The More You Push the AI to Build an App, the More Confused It Gets

I wrote the other day about my first attempt to write a Flutter app for mobile using the AI to help.

Now, let's note that I asked it to show me how do build it step-by-step instead of building it itself. But from one point forward it's the same thing, because after it builds it, you would likely have requests for updates or things that don't quite work out the way you wanted, so you'd still go through a series of feedback and rebuilds until you get something you like, if you are lucky.

Today I got back to this little pet project and see if I could move it forward from where we left off on Sunday.

I didn't close the tab with the conversation with ChatGPT, and it was still there... When I restarted the conversation, the LLM picked it up well from where we left off.

It has this good layout at every stage of the development, describing where we are, the steps that need to be done and what should work if all steps are completed. Here's an example of the summary it makes at the end of each stage:

But where ChatGPT messes up is on details. I've noticed that on Sunday as well as today.

For example, in a block of code it was recommending me to add for one of the steps, it mixed the logic of operations, adding a line inside a block instead of outside it. When I pointed out the error, it recognized and fixed it (but said "you have an error in your code" or something like that, not that it provided the wrong code snippet; so, they definitely learned well from us how not to assume blame and pass it to others 😄)

I also observed it tends to mix up the name of variables from one step to a future one, so it lacks the consistency to not lose the logical thread of the context (particularly on the variable names, I noticed) from one prompt to another.

It's true, I did stress test it. I mean, it was trying to follow a plan, a structured way to present the steps necessary to build the app. And I kept interrupting... Either asking it to fix bugs, changing priorities between what it proposed and what I wanted to build next, or reminding the AI we don't have a feature it talks about yet (that's another thing - at some point it started to talk about a feature we haven't built yet as if it was already built).

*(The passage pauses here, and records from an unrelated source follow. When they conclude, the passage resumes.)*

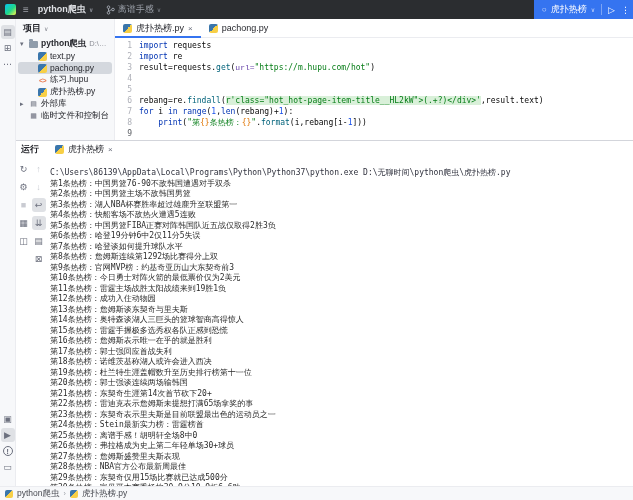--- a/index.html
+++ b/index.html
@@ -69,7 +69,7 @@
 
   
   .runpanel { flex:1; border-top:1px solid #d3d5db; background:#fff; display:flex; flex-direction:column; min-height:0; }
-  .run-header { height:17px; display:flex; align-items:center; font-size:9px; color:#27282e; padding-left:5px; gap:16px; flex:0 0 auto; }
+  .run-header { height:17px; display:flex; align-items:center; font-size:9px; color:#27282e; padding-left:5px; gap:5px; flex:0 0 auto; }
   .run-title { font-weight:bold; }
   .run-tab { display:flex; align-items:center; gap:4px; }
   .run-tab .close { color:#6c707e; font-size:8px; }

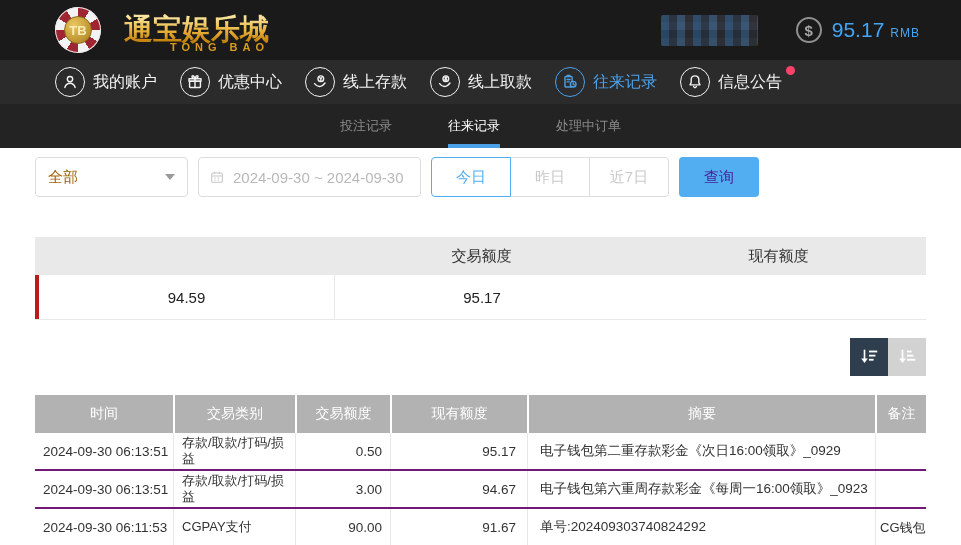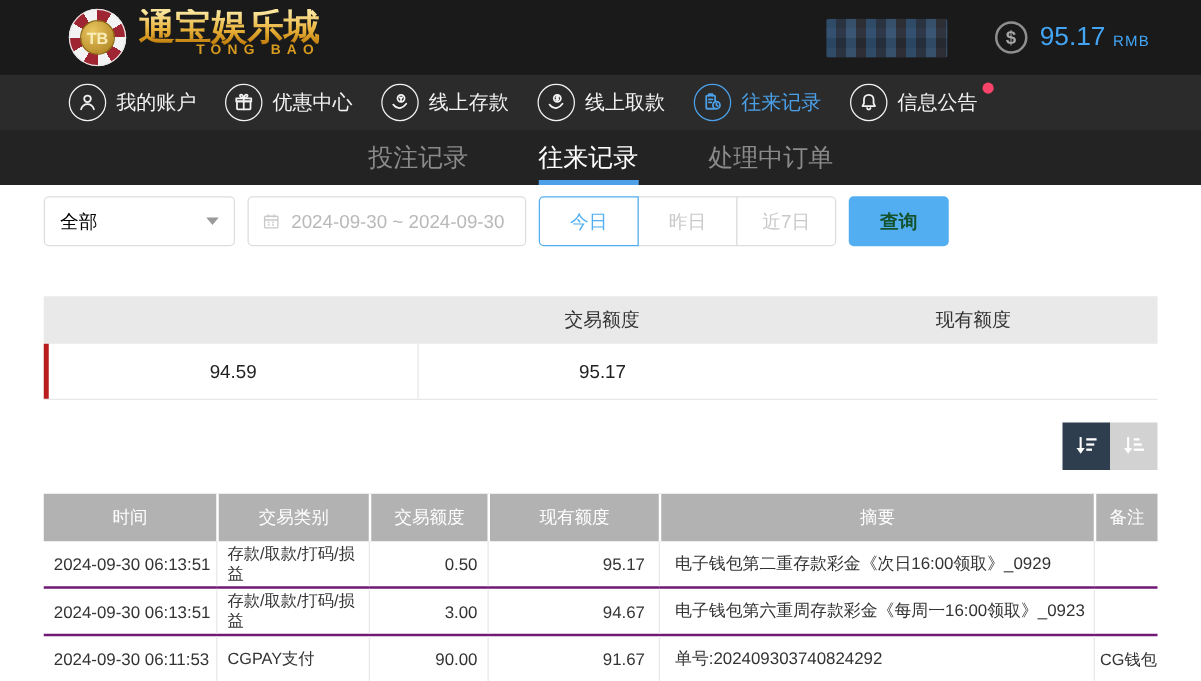--- a/index.html
+++ b/index.html
@@ -8,7 +8,7 @@
 
   
   .topbar { height:60px; background:#1a1a1a; display:flex; align-items:center; }
-  .logo { display:flex; align-items:flex-start; margin-left:55px; }
+  .logo { display:flex; align-items:flex-end; margin-left:55px;gap:13px; }
   .chip { position:relative; width:46px; height:46px; border-radius:50%;
           background:conic-gradient(#9e2531 0 30deg,#f3f3f3 30deg 60deg,#9e2531 60deg 90deg,#f3f3f3 90deg 120deg,
             #9e2531 120deg 150deg,#f3f3f3 150deg 180deg,#9e2531 180deg 210deg,#f3f3f3 210deg 240deg,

The deeper we go into this (and this is a simple app), the less likely it is for the AI to be useful, in my opinion, on the development of the app. It can help a coder speed up his work through the IDE or for research, maybe can even write pieces of software, but at least on a step-by-step basis, the LLM seems to have issues staying focused on the details, even if it nails the general-context quite well.

One thing we have to consider is that the LLM doesn't actually see the full code, while I can. Maybe it could be a good refresher for the AI if I would provide the full context of the code from time to time. Otherwise, it could be a monumental job for the AI to keep parsing the conversation and see what changes we made to the code, to put them together logically, and remember them correctly.